- [Task directions]:
The lines to return run from the one containing "7: (688, 497)" through the end of the material; give them exactly and leave out the pictures.

□ □ □

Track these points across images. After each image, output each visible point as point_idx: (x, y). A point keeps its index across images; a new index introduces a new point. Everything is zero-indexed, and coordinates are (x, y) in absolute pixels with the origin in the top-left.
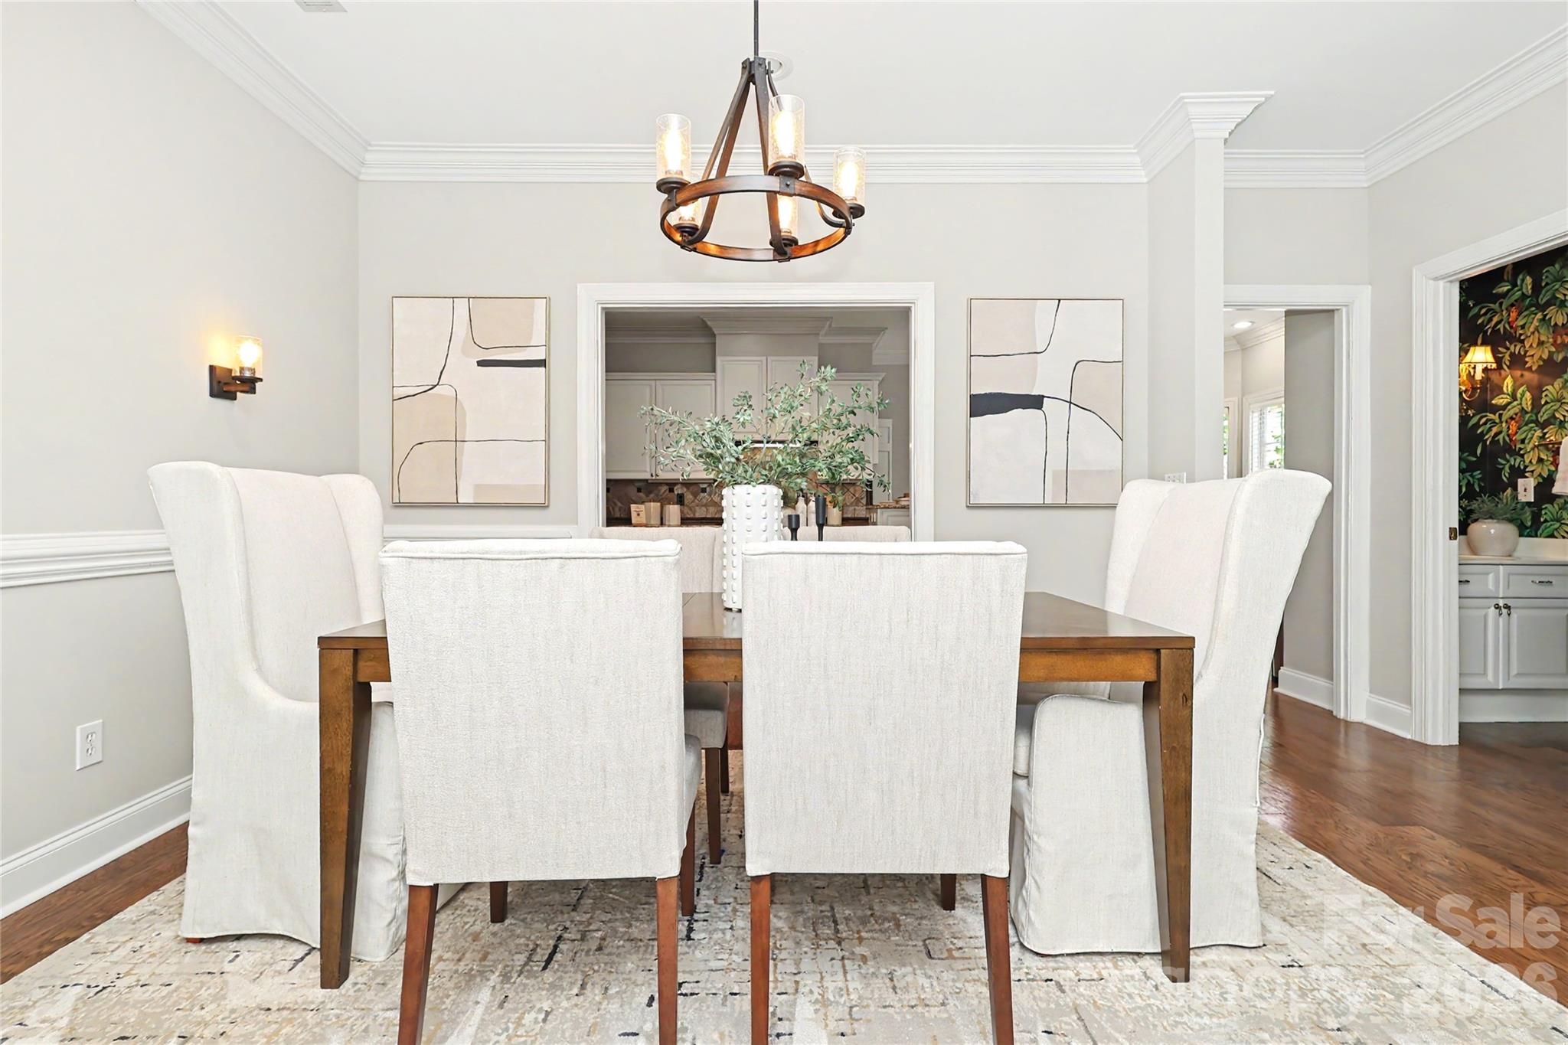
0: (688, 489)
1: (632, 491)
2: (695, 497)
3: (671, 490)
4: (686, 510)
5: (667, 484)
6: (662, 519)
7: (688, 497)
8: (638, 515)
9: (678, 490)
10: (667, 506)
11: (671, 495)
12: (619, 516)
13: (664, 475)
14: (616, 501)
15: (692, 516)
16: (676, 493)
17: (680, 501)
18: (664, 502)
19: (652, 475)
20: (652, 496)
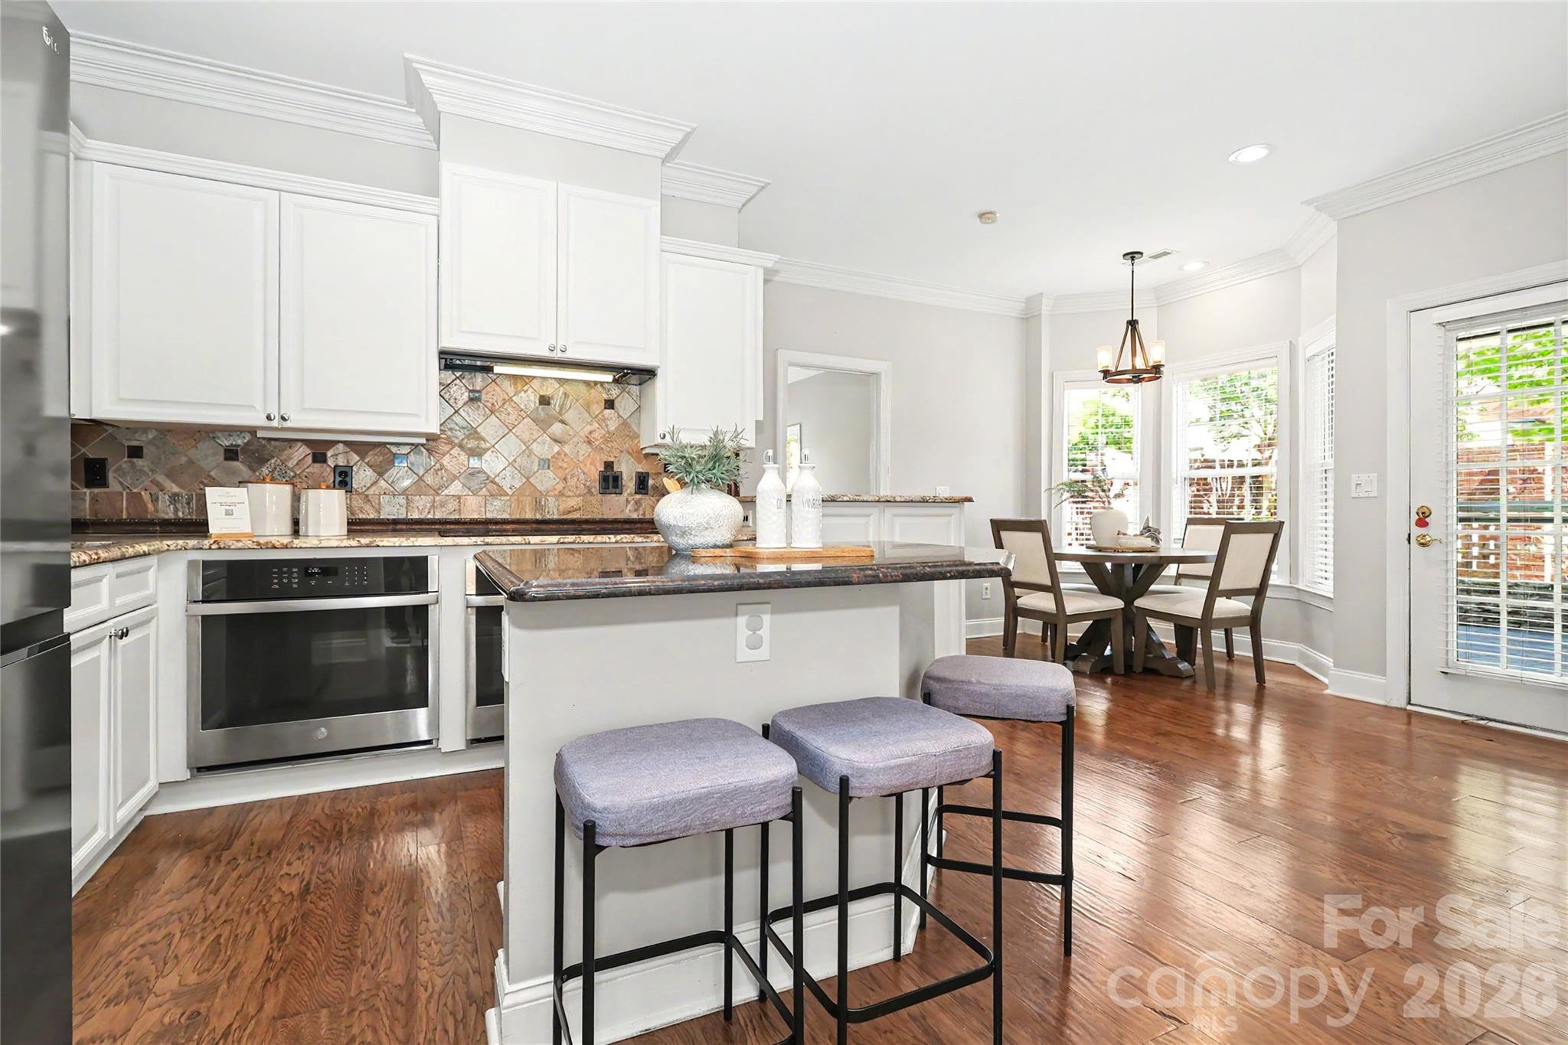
0: (362, 457)
1: (209, 457)
2: (381, 474)
3: (319, 458)
4: (358, 502)
5: (308, 443)
6: (296, 523)
7: (363, 476)
8: (229, 513)
9: (337, 457)
10: (311, 492)
11: (317, 468)
12: (171, 516)
13: (299, 419)
14: (161, 478)
15: (372, 516)
16: (331, 462)
17: (343, 479)
18: (299, 486)
19: (269, 418)
20: (265, 471)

□ □ □

- [Result of this exercise]:
7: (688, 497)
8: (638, 515)
9: (678, 490)
10: (667, 506)
11: (671, 495)
12: (619, 516)
13: (664, 475)
14: (616, 501)
15: (692, 516)
16: (676, 493)
17: (680, 501)
18: (664, 502)
19: (652, 475)
20: (652, 496)
0: (362, 457)
1: (209, 457)
2: (381, 474)
3: (319, 458)
4: (358, 502)
5: (308, 443)
6: (296, 523)
7: (363, 476)
8: (229, 513)
9: (337, 457)
10: (311, 492)
11: (317, 468)
12: (171, 516)
13: (299, 419)
14: (161, 478)
15: (372, 516)
16: (331, 462)
17: (343, 479)
18: (299, 486)
19: (269, 418)
20: (265, 471)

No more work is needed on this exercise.